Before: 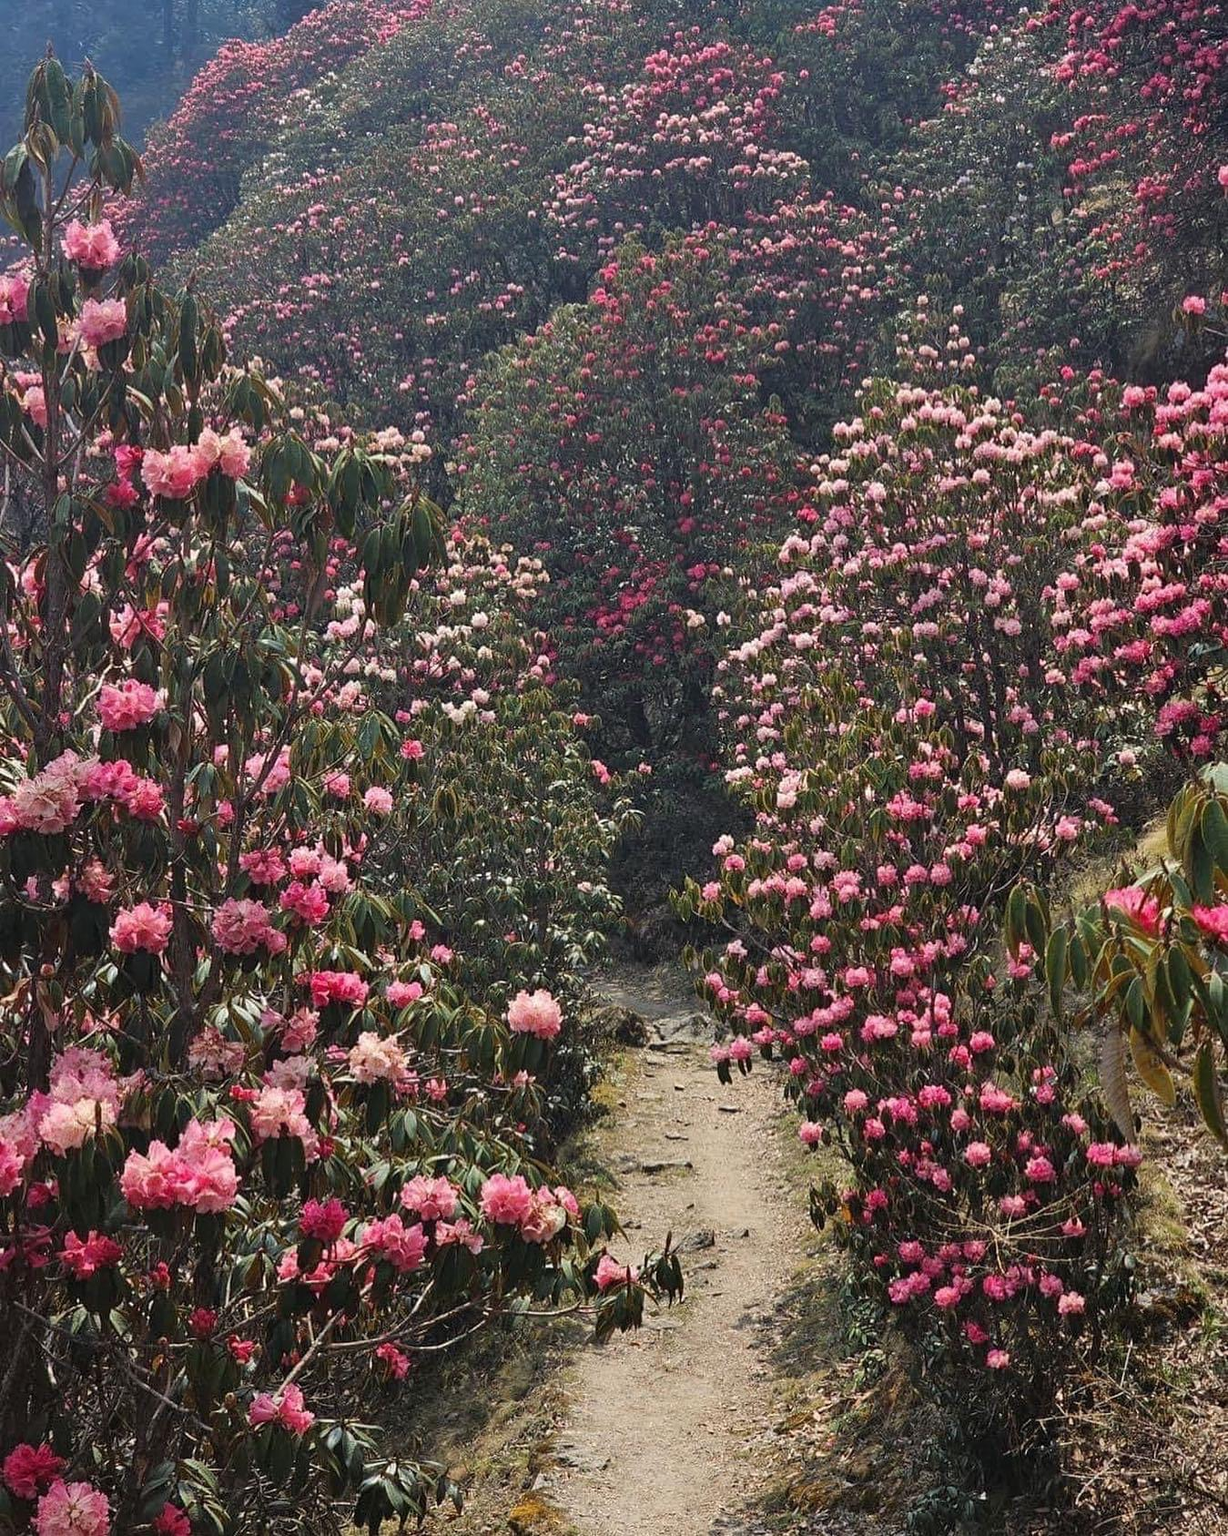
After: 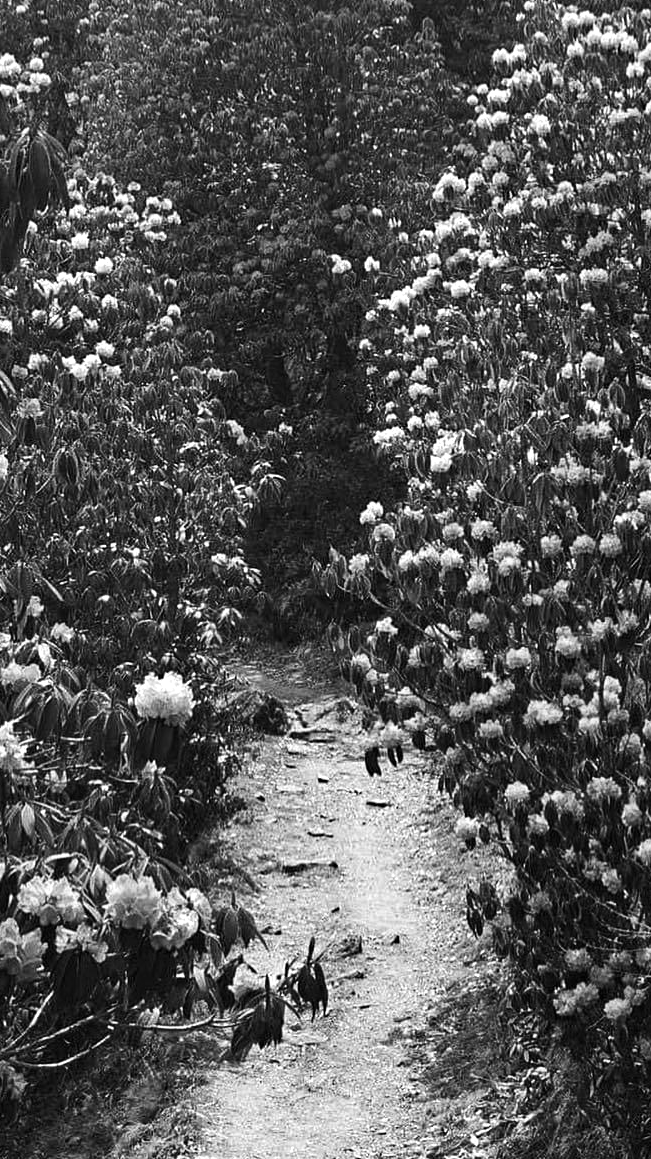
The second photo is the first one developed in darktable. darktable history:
crop: left 31.379%, top 24.658%, right 20.326%, bottom 6.628%
color correction: highlights a* -12.64, highlights b* -18.1, saturation 0.7
haze removal: compatibility mode true, adaptive false
color balance rgb: perceptual saturation grading › global saturation 30%, global vibrance 30%
monochrome: a -6.99, b 35.61, size 1.4
tone equalizer: -8 EV -0.75 EV, -7 EV -0.7 EV, -6 EV -0.6 EV, -5 EV -0.4 EV, -3 EV 0.4 EV, -2 EV 0.6 EV, -1 EV 0.7 EV, +0 EV 0.75 EV, edges refinement/feathering 500, mask exposure compensation -1.57 EV, preserve details no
####
Task:
Reproduce every item above line for line, without changing any wording or numbers. Leave the pictures out of your answer.

Full solution:
Before: 
After: 
The second photo is the first one developed in darktable. darktable history:
crop: left 31.379%, top 24.658%, right 20.326%, bottom 6.628%
color correction: highlights a* -12.64, highlights b* -18.1, saturation 0.7
haze removal: compatibility mode true, adaptive false
color balance rgb: perceptual saturation grading › global saturation 30%, global vibrance 30%
monochrome: a -6.99, b 35.61, size 1.4
tone equalizer: -8 EV -0.75 EV, -7 EV -0.7 EV, -6 EV -0.6 EV, -5 EV -0.4 EV, -3 EV 0.4 EV, -2 EV 0.6 EV, -1 EV 0.7 EV, +0 EV 0.75 EV, edges refinement/feathering 500, mask exposure compensation -1.57 EV, preserve details no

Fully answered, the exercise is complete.